## What you need to do:
Down to the last line, set down the listing below exactly, apart from its pictures.

## Stored data:

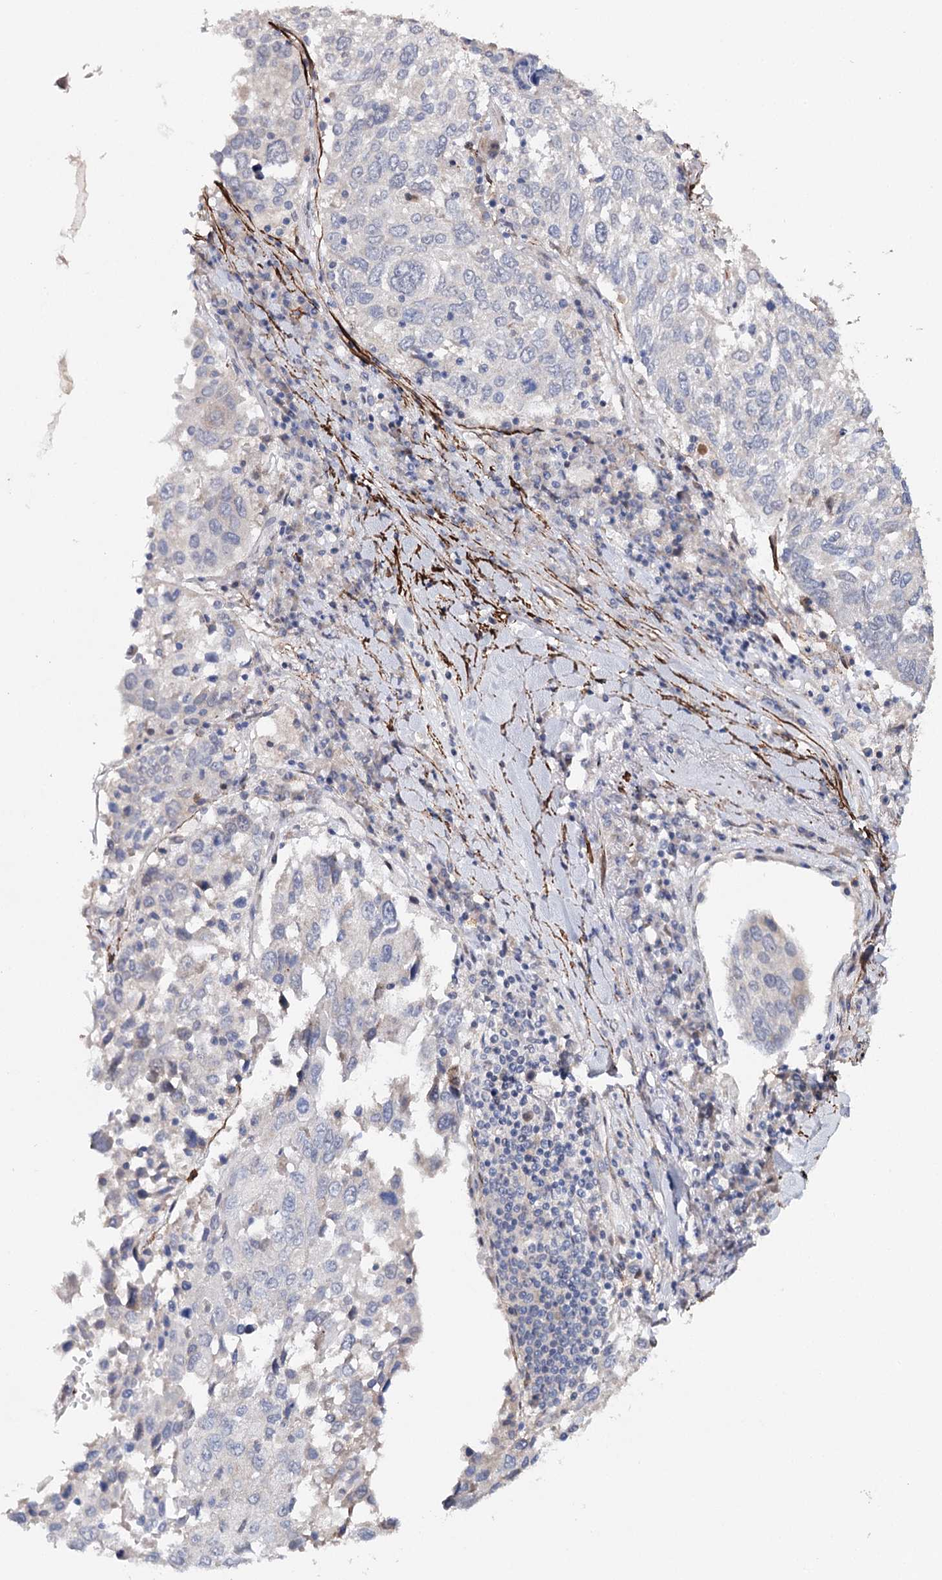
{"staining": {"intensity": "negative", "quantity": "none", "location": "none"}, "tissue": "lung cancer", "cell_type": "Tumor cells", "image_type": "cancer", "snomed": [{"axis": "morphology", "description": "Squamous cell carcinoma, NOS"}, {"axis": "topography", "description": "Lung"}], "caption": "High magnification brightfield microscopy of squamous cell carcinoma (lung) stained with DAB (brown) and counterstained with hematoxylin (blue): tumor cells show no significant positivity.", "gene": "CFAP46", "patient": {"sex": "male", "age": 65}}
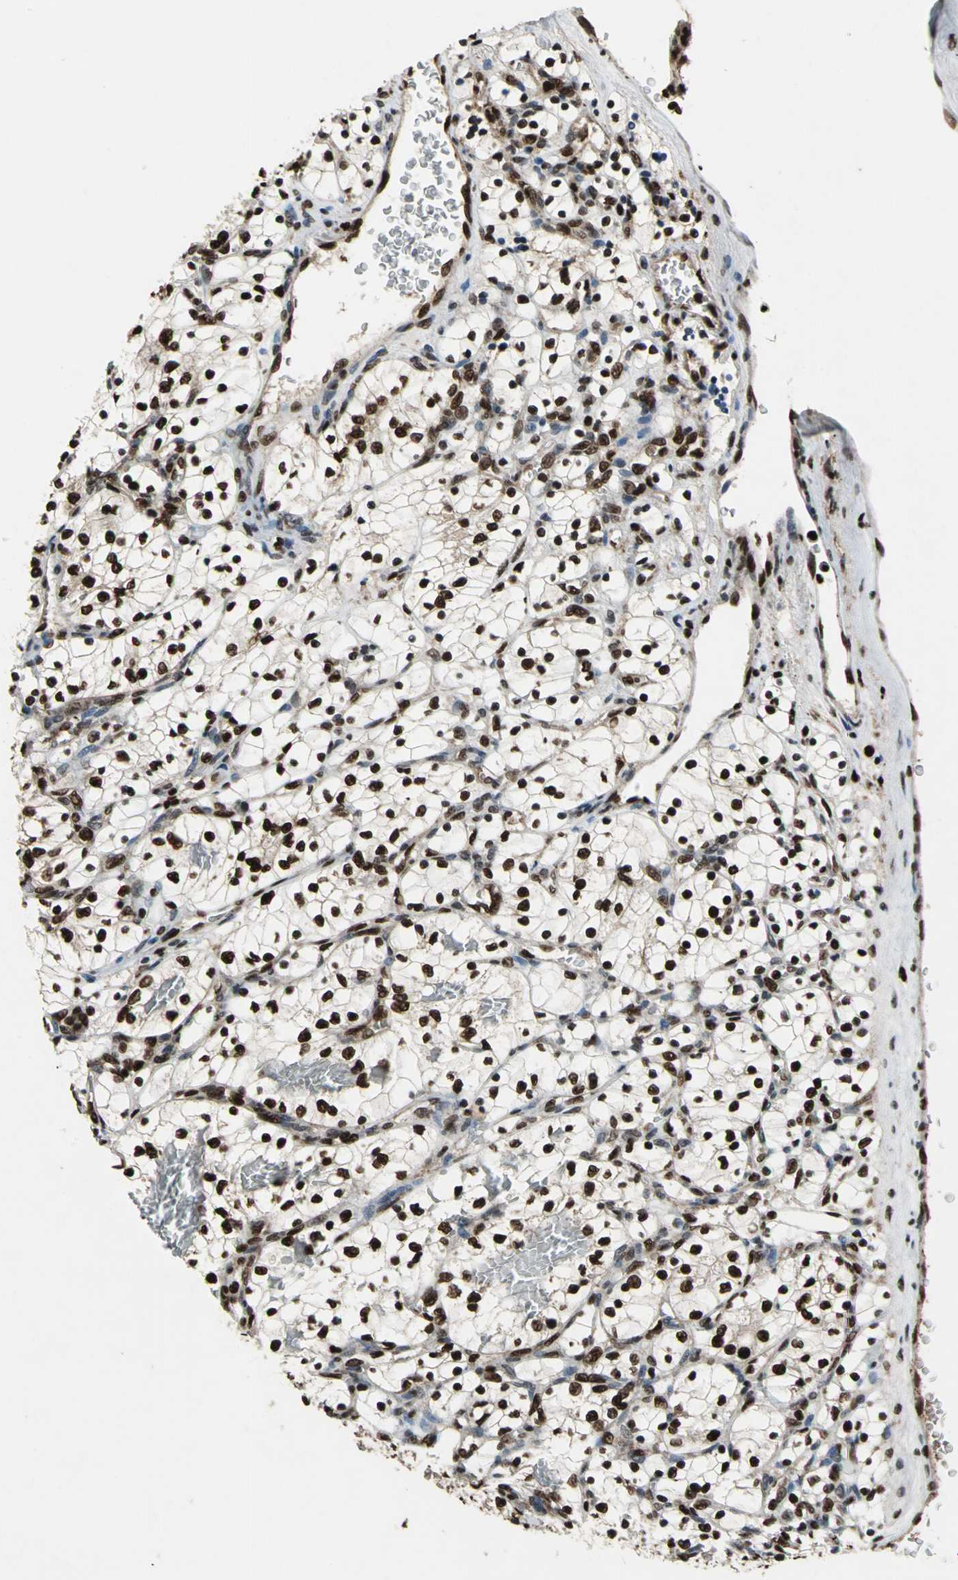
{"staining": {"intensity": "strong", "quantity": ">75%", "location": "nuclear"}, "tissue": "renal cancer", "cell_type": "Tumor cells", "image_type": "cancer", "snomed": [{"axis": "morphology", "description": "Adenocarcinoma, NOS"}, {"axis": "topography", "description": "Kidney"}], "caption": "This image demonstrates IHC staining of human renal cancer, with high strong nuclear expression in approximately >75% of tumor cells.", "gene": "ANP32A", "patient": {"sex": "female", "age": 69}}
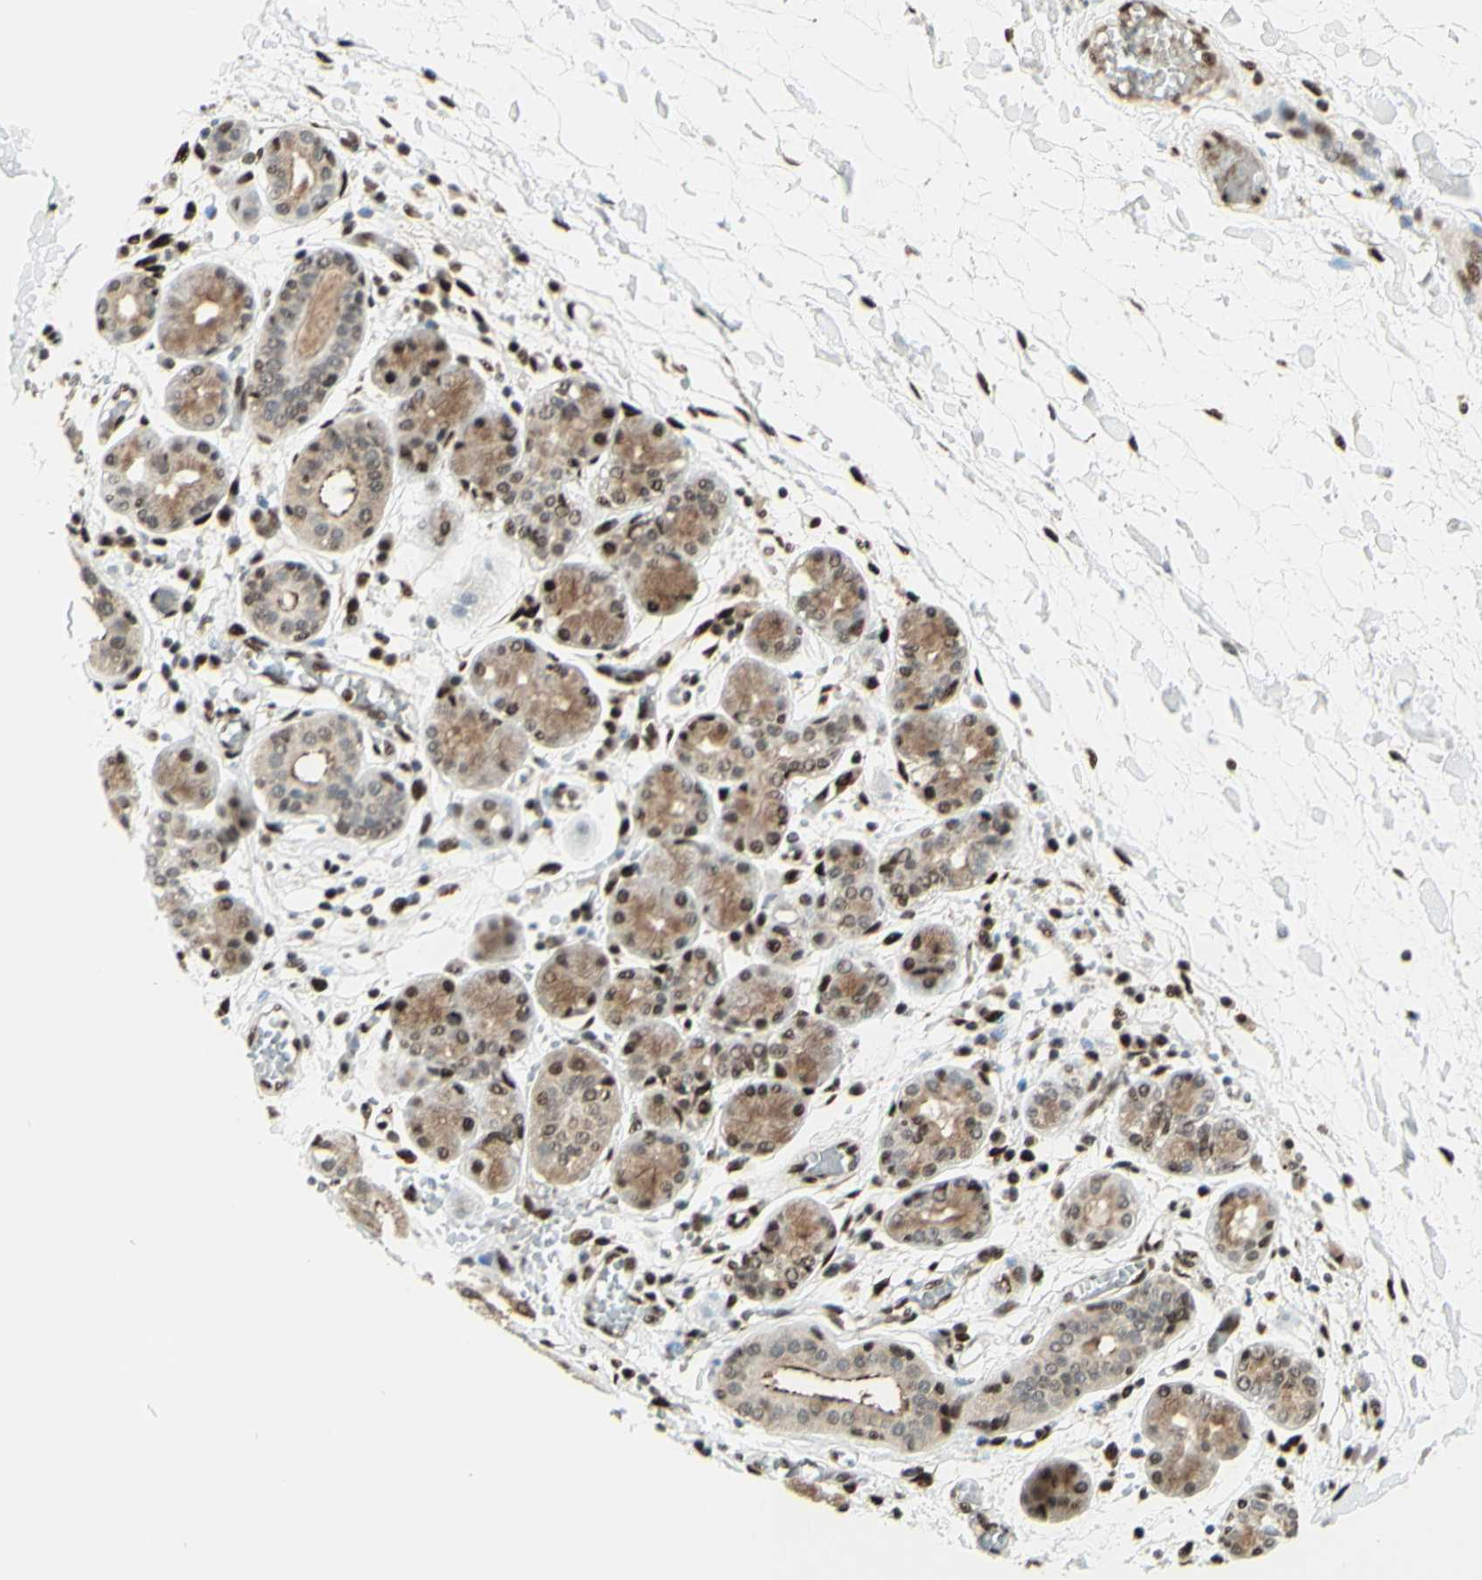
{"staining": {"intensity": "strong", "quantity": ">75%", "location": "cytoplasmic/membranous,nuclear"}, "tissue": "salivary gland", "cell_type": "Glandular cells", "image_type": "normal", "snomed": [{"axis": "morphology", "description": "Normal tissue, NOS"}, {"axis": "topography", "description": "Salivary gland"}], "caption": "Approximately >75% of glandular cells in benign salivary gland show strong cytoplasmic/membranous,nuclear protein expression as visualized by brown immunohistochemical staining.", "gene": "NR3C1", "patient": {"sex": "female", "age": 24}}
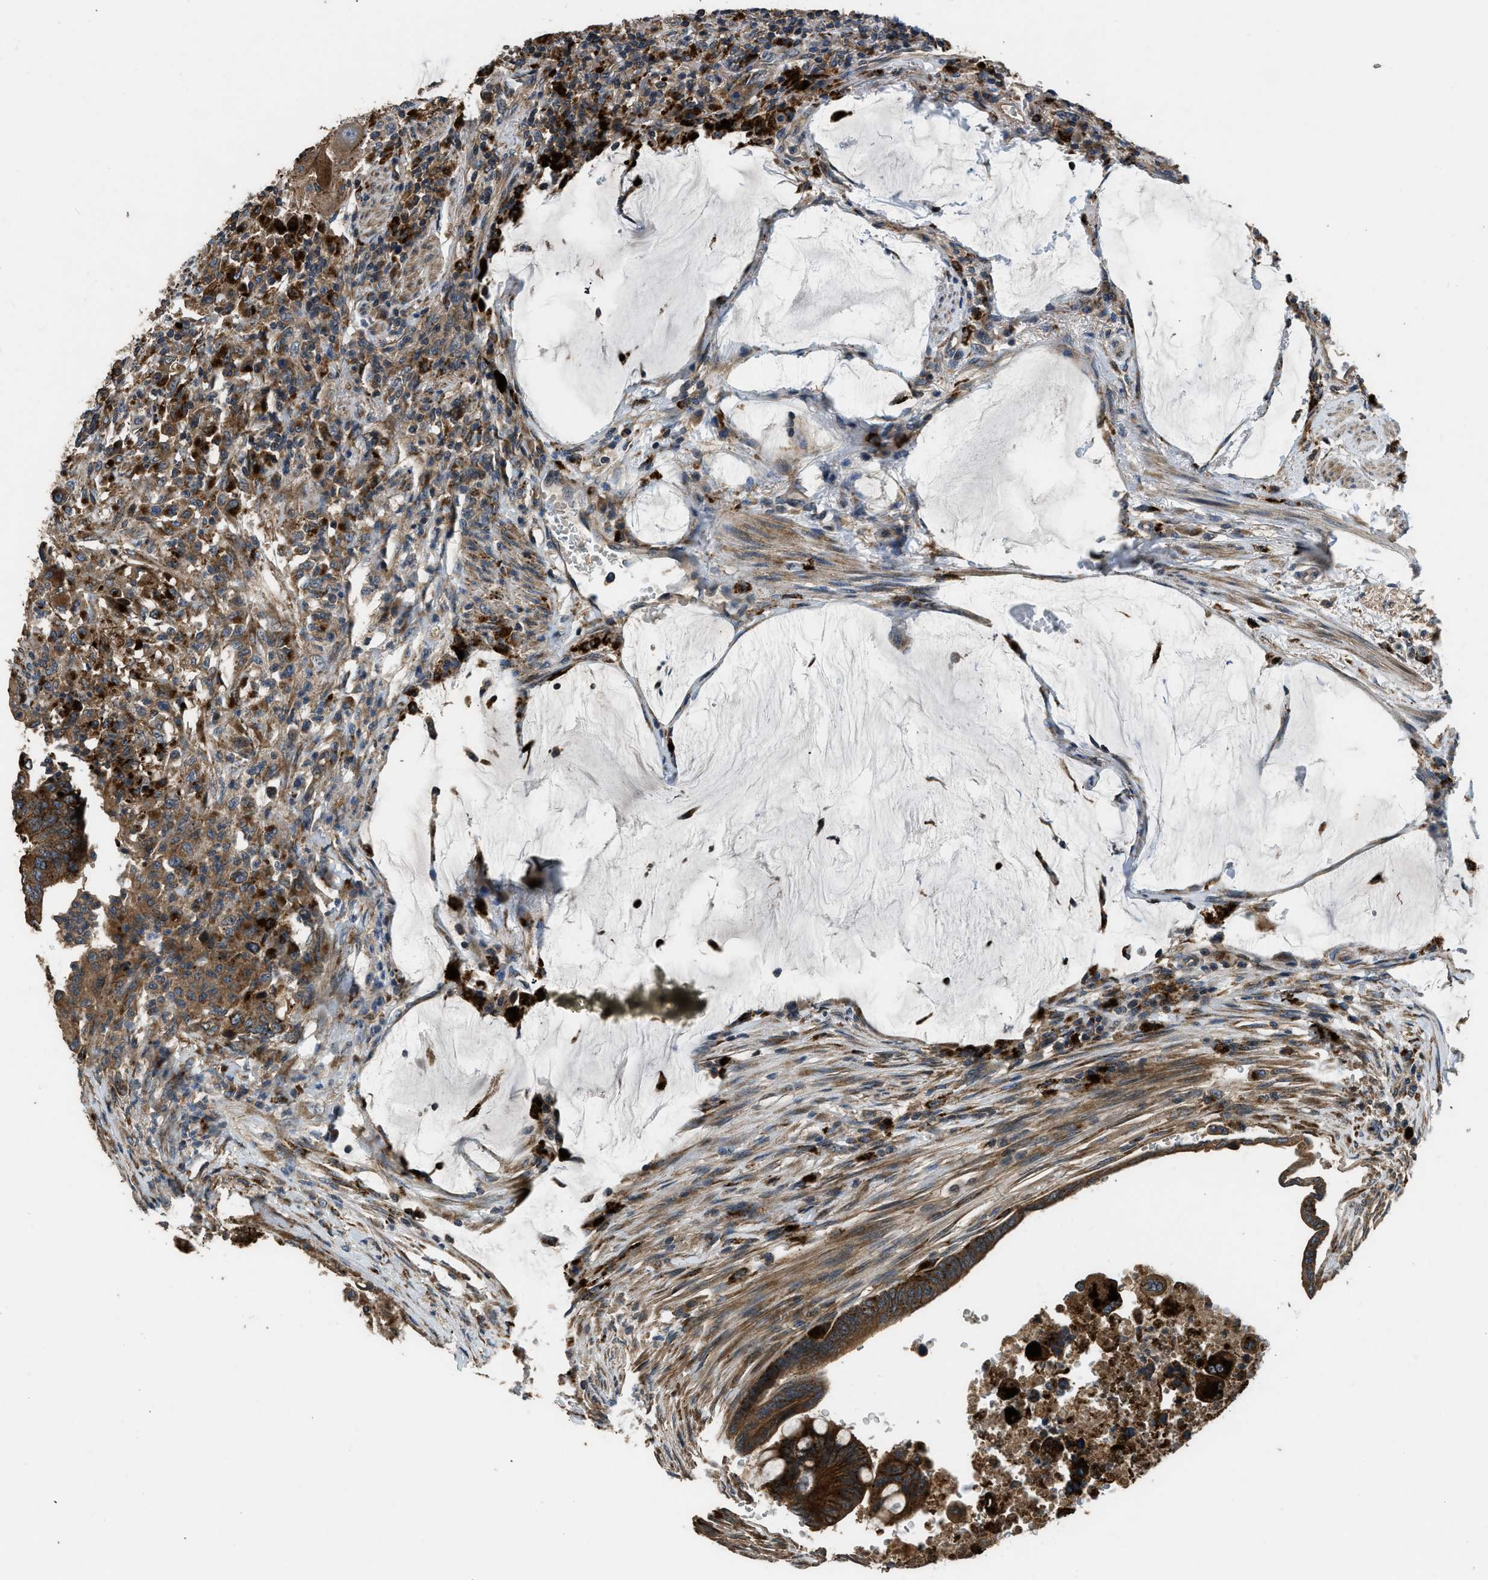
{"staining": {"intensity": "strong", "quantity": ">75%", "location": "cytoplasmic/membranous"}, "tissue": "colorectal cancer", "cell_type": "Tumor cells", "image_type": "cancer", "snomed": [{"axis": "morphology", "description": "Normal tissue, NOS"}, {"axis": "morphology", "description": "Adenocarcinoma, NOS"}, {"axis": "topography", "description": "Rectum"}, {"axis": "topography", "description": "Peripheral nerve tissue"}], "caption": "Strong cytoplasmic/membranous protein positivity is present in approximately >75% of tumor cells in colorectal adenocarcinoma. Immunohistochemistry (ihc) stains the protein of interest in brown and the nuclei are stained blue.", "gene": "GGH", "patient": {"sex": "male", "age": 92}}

## Exercise response:
{"staining": {"intensity": "negative", "quantity": "none", "location": "none"}, "tissue": "lung cancer", "cell_type": "Tumor cells", "image_type": "cancer", "snomed": [{"axis": "morphology", "description": "Squamous cell carcinoma, NOS"}, {"axis": "topography", "description": "Lung"}], "caption": "High magnification brightfield microscopy of squamous cell carcinoma (lung) stained with DAB (brown) and counterstained with hematoxylin (blue): tumor cells show no significant positivity.", "gene": "CFAP46", "patient": {"sex": "male", "age": 65}}
{"staining": {"intensity": "strong", "quantity": ">75%", "location": "nuclear"}, "tissue": "renal cancer", "cell_type": "Tumor cells", "image_type": "cancer", "snomed": [{"axis": "morphology", "description": "Adenocarcinoma, NOS"}, {"axis": "topography", "description": "Kidney"}], "caption": "This image demonstrates IHC staining of human renal cancer, with high strong nuclear expression in approximately >75% of tumor cells.", "gene": "ANP32A", "patient": {"sex": "female", "age": 69}}
{"staining": {"intensity": "strong", "quantity": ">75%", "location": "cytoplasmic/membranous,nuclear"}, "tissue": "salivary gland", "cell_type": "Glandular cells", "image_type": "normal", "snomed": [{"axis": "morphology", "description": "Normal tissue, NOS"}, {"axis": "topography", "description": "Salivary gland"}], "caption": "Approximately >75% of glandular cells in benign salivary gland show strong cytoplasmic/membranous,nuclear protein expression as visualized by brown immunohistochemical staining.", "gene": "NR3C1", "patient": {"sex": "female", "age": 24}}
{"staining": {"intensity": "strong", "quantity": ">75%", "location": "cytoplasmic/membranous"}, "tissue": "colorectal cancer", "cell_type": "Tumor cells", "image_type": "cancer", "snomed": [{"axis": "morphology", "description": "Normal tissue, NOS"}, {"axis": "morphology", "description": "Adenocarcinoma, NOS"}, {"axis": "topography", "description": "Rectum"}, {"axis": "topography", "description": "Peripheral nerve tissue"}], "caption": "Strong cytoplasmic/membranous protein positivity is present in approximately >75% of tumor cells in colorectal adenocarcinoma. Immunohistochemistry (ihc) stains the protein of interest in brown and the nuclei are stained blue.", "gene": "GGH", "patient": {"sex": "male", "age": 92}}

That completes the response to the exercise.